:: DOCUMENT TEXT ::

[EM] Alex Small FBC paper
Warren Smith
warren.wds at gmail.com
Thu Aug 26 10:10:30 PDT 2010
>The idea of the linearity condition is simply that the statements being checked are all linear inequalities. In the very simplest case of plurality voting, candidate A would win if:
f(votes for A) - f(votes for B) > 0
AND
f(votes for A) - f(votes for C) > 0
AND
etc. for all other candidates
--a good name for that would be "polyhedral" voting methods.
I don't know why, since it seems to be an excellent concept -- and
you've shown it is useful -- but nobody (?) seems to have
discussed/named it before.
I was certainly aware (and probably many others too) that practically
everything was a polyhedral method, but few or no people ever actually
found a use for that observation before.
Well... actually I can think of some uses, but they were of a
quite different character. Numerous authors have used it to assess
probabilities of phenomena via polyhedral-volume computations, and
I've used it to find the "best/simplest" election examples of
phenomena by solving a linear program to find the example. You're
using it to make logical deductions to prove theorems.

:::
:: DATA SUPPLIED ::

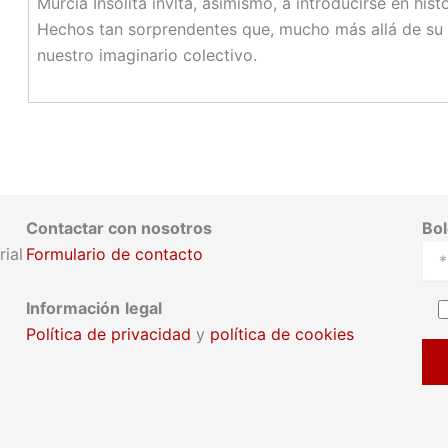
Murcia Insólita invita, asimismo, a introducirse en hi
Hechos tan sorprendentes que, mucho más allá de su 
nuestro imaginario colectivo.
Contactar con nosotros
Bol
ial
Formulario de contacto
Información
legal
Política de privacidad
y
política de cookies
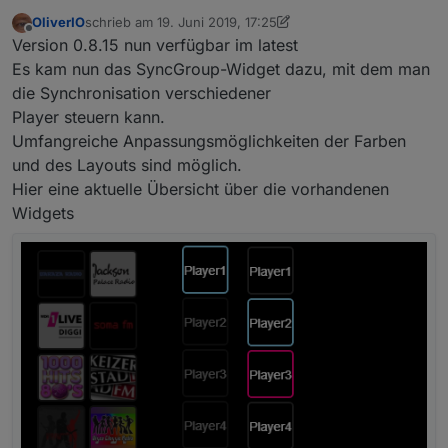
OliverIO
schrieb am
19. Juni 2019, 17:25
zuletzt editiert von OliverIO
Offline
Version 0.8.15 nun verfügbar im latest
Es kam nun das SyncGroup-Widget dazu, mit dem man
die Synchronisation verschiedener
Player steuern kann.
Umfangreiche Anpassungsmöglichkeiten der Farben
und des Layouts sind möglich.
Hier eine aktuelle Übersicht über die vorhandenen
Widgets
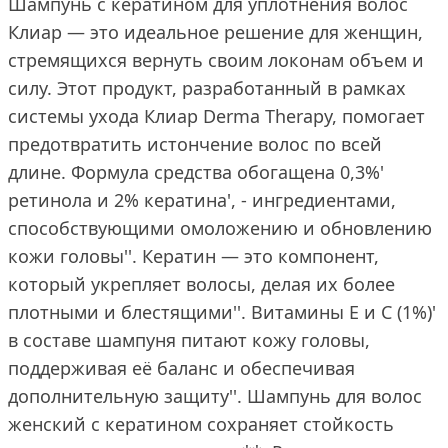
Шампунь с кератином для уплотнения волос
Клиар — это идеальное решение для женщин,
стремящихся вернуть своим локонам объем и
силу. Этот продукт, разработанный в рамках
системы ухода Клиар Derma Therapy, помогает
предотвратить истончение волос по всей
длине. Формула средства обогащена 0,3%'
ретинола и 2% кератина', - ингредиентами,
способствующими омоложению и обновлению
кожи головы''. Кератин — это компонент,
который укрепляет волосы, делая их более
плотными и блестящими''. Витамины Е и С (1%)'
в составе шампуня питают кожу головы,
поддерживая её баланс и обеспечивая
дополнительную защиту''. Шампунь для волос
женский с кератином сохраняет стойкость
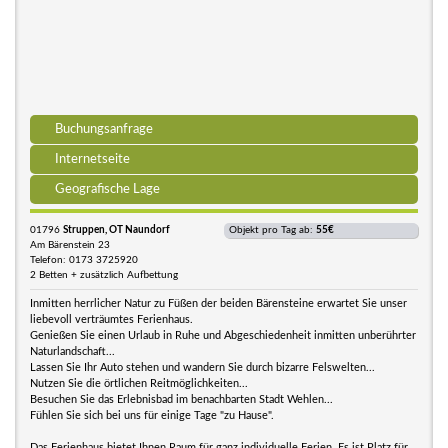
Buchungsanfrage
Internetseite
Geografische Lage
01796
Struppen, OT Naundorf
Objekt pro Tag ab:
55€
Am Bärenstein 23
Telefon: 0173 3725920
2 Betten + zusätzlich Aufbettung
Inmitten herrlicher Natur zu Füßen der beiden Bärensteine erwartet Sie unser
liebevoll verträumtes Ferienhaus.
Genießen Sie einen Urlaub in Ruhe und Abgeschiedenheit inmitten unberührter
Naturlandschaft...
Lassen Sie Ihr Auto stehen und wandern Sie durch bizarre Felswelten...
Nutzen Sie die örtlichen Reitmöglichkeiten...
Besuchen Sie das Erlebnisbad im benachbarten Stadt Wehlen...
Fühlen Sie sich bei uns für einige Tage "zu Hause".
Das Ferienhaus bietet Ihnen Raum für ganz individuelle Ferien. Es ist Platz für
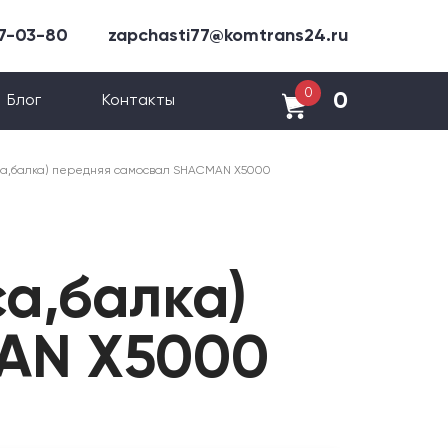
47-03-80
zapchasti77@komtrans24.ru
0
0
Блог
Контакты
а,балка) передняя самосвал SHACMAN X5000
а,балка)
AN X5000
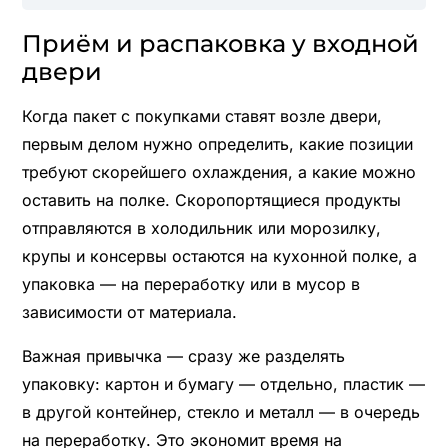
Приём и распаковка у входной
двери
Когда пакет с покупками ставят возле двери,
первым делом нужно определить, какие позиции
требуют скорейшего охлаждения, а какие можно
оставить на полке. Скоропортящиеся продукты
отправляются в холодильник или морозилку,
крупы и консервы остаются на кухонной полке, а
упаковка — на переработку или в мусор в
зависимости от материала.
Важная привычка — сразу же разделять
упаковку: картон и бумагу — отдельно, пластик —
в другой контейнер, стекло и металл — в очередь
на переработку. Это экономит время на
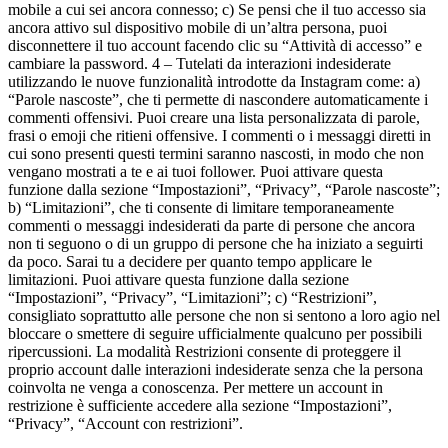
mobile a cui sei ancora connesso; c) Se pensi che il tuo accesso sia
ancora attivo sul dispositivo mobile di un’altra persona, puoi
disconnettere il tuo account facendo clic su “Attività di accesso” e
cambiare la password. 4 – Tutelati da interazioni indesiderate
utilizzando le nuove funzionalità introdotte da Instagram come: a)
“Parole nascoste”, che ti permette di nascondere automaticamente i
commenti offensivi. Puoi creare una lista personalizzata di parole,
frasi o emoji che ritieni offensive. I commenti o i messaggi diretti in
cui sono presenti questi termini saranno nascosti, in modo che non
vengano mostrati a te e ai tuoi follower. Puoi attivare questa
funzione dalla sezione “Impostazioni”, “Privacy”, “Parole nascoste”;
b) “Limitazioni”, che ti consente di limitare temporaneamente
commenti o messaggi indesiderati da parte di persone che ancora
non ti seguono o di un gruppo di persone che ha iniziato a seguirti
da poco. Sarai tu a decidere per quanto tempo applicare le
limitazioni. Puoi attivare questa funzione dalla sezione
“Impostazioni”, “Privacy”, “Limitazioni”; c) “Restrizioni”,
consigliato soprattutto alle persone che non si sentono a loro agio nel
bloccare o smettere di seguire ufficialmente qualcuno per possibili
ripercussioni. La modalità Restrizioni consente di proteggere il
proprio account dalle interazioni indesiderate senza che la persona
coinvolta ne venga a conoscenza. Per mettere un account in
restrizione è sufficiente accedere alla sezione “Impostazioni”,
“Privacy”, “Account con restrizioni”.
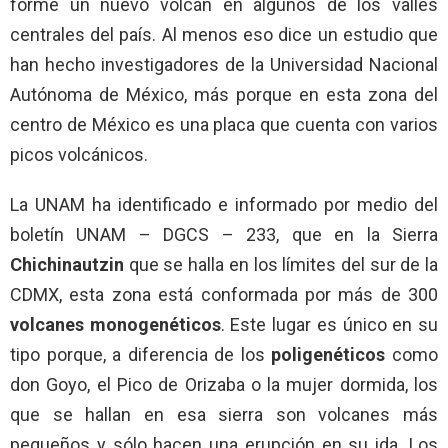
forme un nuevo volcán en algunos de los valles
centrales del país. Al menos eso dice un estudio que
han hecho investigadores de la Universidad Nacional
Autónoma de México, más porque en esta zona del
centro de México es una placa que cuenta con varios
picos volcánicos.
La UNAM ha identificado e informado por medio del
boletín UNAM – DGCS – 233, que en la Sierra
Chichinautzin
que se halla en los límites del sur de la
CDMX, esta zona está conformada por más de 300
volcanes monogenéticos
. Este lugar es único en su
tipo porque, a diferencia de los
poligenéticos
como
don Goyo, el Pico de Orizaba o la mujer dormida, los
que se hallan en esa sierra son volcanes más
pequeños y sólo hacen una erupción en su ida. Los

:::

**PROBLEMS AND TASKS**
1. The email on polyhedral voting methods names several ways people have put the polyhedral observation to use. List each use it mentions.
2. Pick up the email on polyhedral voting methods after its last sentence and keep writing it.

**PER-TASK ANSWERS**
1.
- Assessing probabilities of phenomena via polyhedral-volume computations
- Finding the "best/simplest" election examples of phenomena by solving a linear program
- Making logical deductions to prove theorems

2.
>As for "*" vs. "x" for multiplication
--well, jeez, just use no symbol at all, AB = A*B, just like everybody else.
But if you insist on a symbol use cdot. (I do use * when forced to write in
un-typeset ASCII. But if you have a math typesetting program, why?)
>style...
--well, you're calling it style, but I think there is more to it than
that. There's good reasons for what you call style. What *I* would
label with the word style, is stuff for which there is NOT really good
reasons, and it really is more of a matter of personal choice. Like
use of the first person singular.
E.g. theorem statements ought to be self-contained standalone
readable. Definitions ought to be precise. This is not a mere matter
of style in my view. If they aren't then you're abusing the words;
they aren't real, it is just a sham.
--
Warren D. Smith
http://RangeVoting.org <-- add your endorsement (by clicking
"endorse" as 1st step)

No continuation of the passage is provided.